-- Exercise details --
Transcribe the listing underneath, keeping each word exact and omitting the images.

-- Given material --
--*--

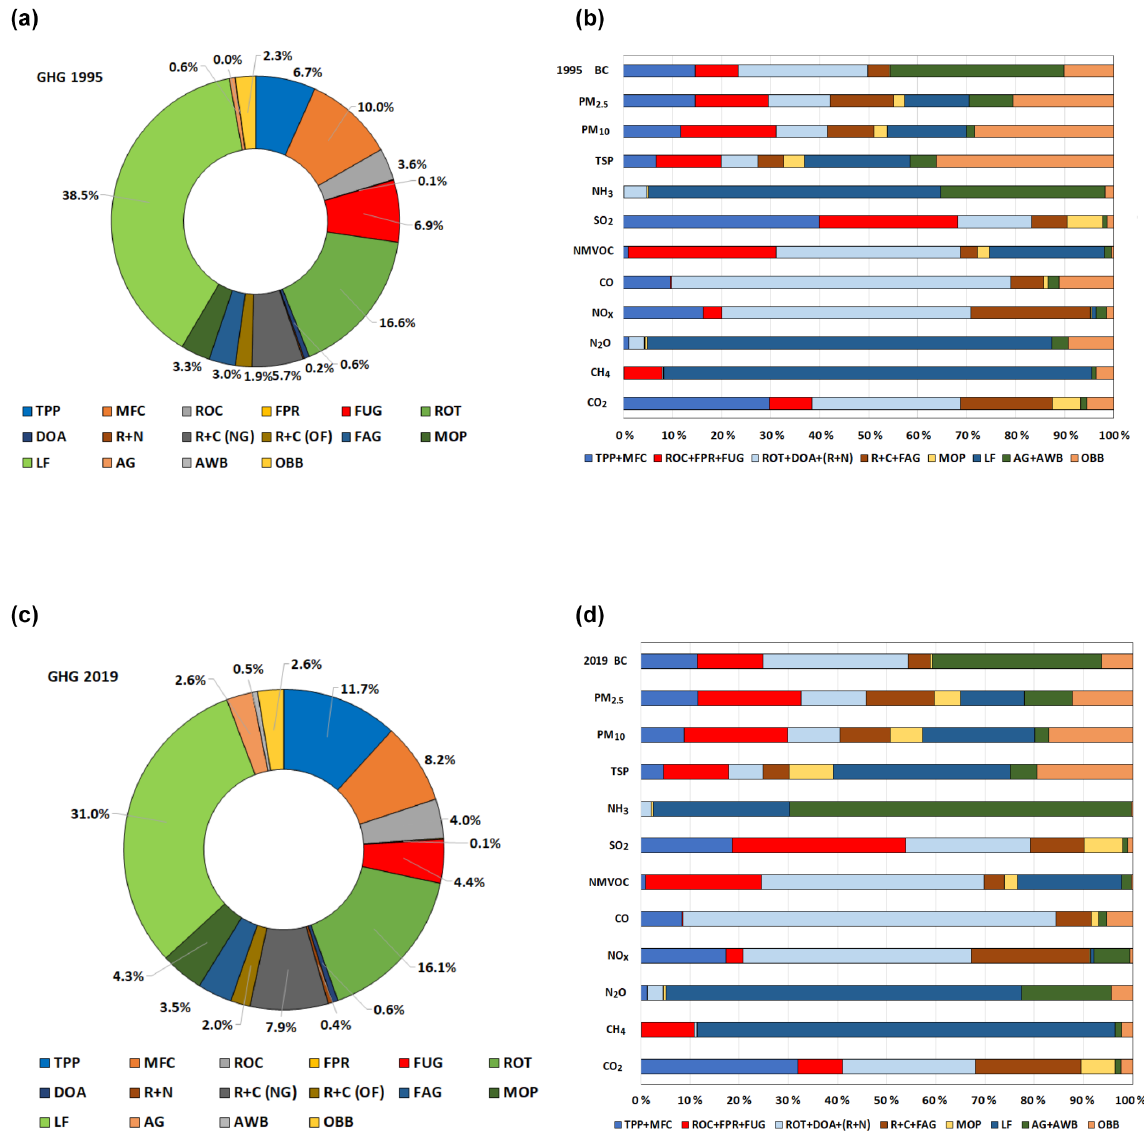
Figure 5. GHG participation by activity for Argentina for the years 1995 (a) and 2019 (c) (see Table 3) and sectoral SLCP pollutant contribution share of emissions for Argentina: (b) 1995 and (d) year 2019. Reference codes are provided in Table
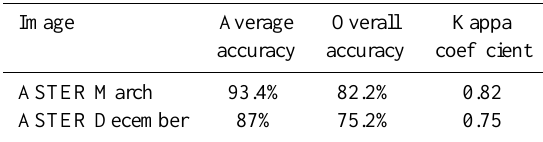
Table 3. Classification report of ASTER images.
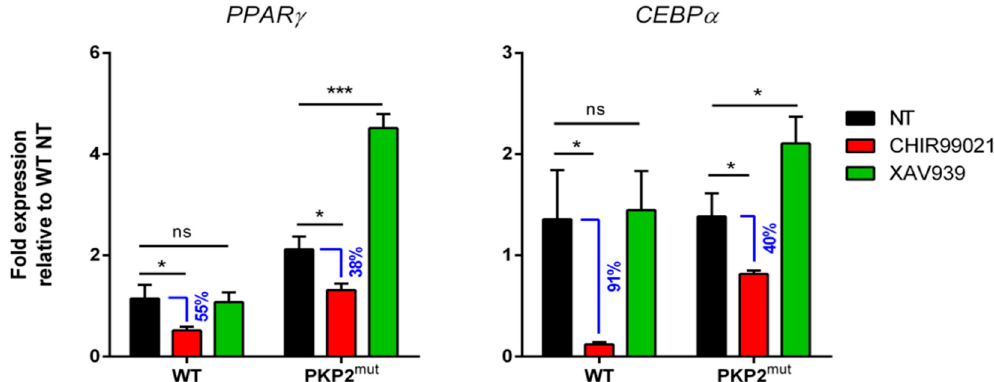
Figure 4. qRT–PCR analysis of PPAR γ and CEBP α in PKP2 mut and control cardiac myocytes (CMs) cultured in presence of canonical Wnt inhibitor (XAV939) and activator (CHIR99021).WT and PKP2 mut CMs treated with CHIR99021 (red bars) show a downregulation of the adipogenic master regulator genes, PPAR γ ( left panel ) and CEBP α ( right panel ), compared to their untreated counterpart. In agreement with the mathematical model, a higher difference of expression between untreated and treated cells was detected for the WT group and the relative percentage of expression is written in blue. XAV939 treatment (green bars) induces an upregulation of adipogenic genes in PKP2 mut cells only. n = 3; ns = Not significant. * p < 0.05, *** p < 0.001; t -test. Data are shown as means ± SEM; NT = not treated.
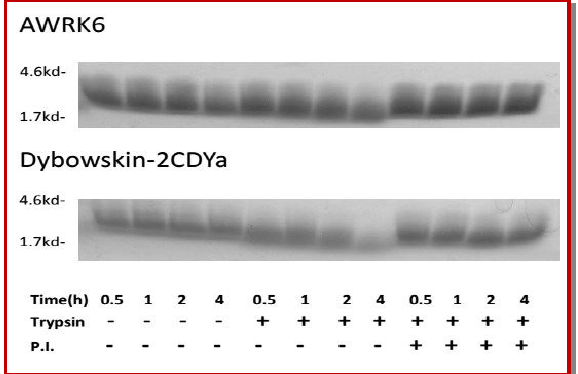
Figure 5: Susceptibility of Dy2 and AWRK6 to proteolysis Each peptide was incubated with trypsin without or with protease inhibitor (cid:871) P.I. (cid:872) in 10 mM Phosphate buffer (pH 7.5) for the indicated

--*--

-- Solution to this task --
Figure 5. GHG participation by activity for Argentina for the years 1995 (a) and 2019 (c) (see Table 3) and sectoral SLCP pollutant contribution share of emissions for Argentina: (b) 1995 and (d) year 2019. Reference codes are provided in Table
Table 3. Classification report of ASTER images.
Figure 4. qRT–PCR analysis of PPAR γ and CEBP α in PKP2 mut and control cardiac myocytes (CMs) cultured in presence of canonical Wnt inhibitor (XAV939) and activator (CHIR99021).WT and PKP2 mut CMs treated with CHIR99021 (red bars) show a downregulation of the adipogenic master regulator genes, PPAR γ ( left panel ) and CEBP α ( right panel ), compared to their untreated counterpart. In agreement with the mathematical model, a higher difference of expression between untreated and treated cells was detected for the WT group and the relative percentage of expression is written in blue. XAV939 treatment (green bars) induces an upregulation of adipogenic genes in PKP2 mut cells only. n = 3; ns = Not significant. * p < 0.05, *** p < 0.001; t -test. Data are shown as means ± SEM; NT = not treated.
Figure 5: Susceptibility of Dy2 and AWRK6 to proteolysis Each peptide was incubated with trypsin without or with protease inhibitor (cid:871) P.I. (cid:872) in 10 mM Phosphate buffer (pH 7.5) for the indicated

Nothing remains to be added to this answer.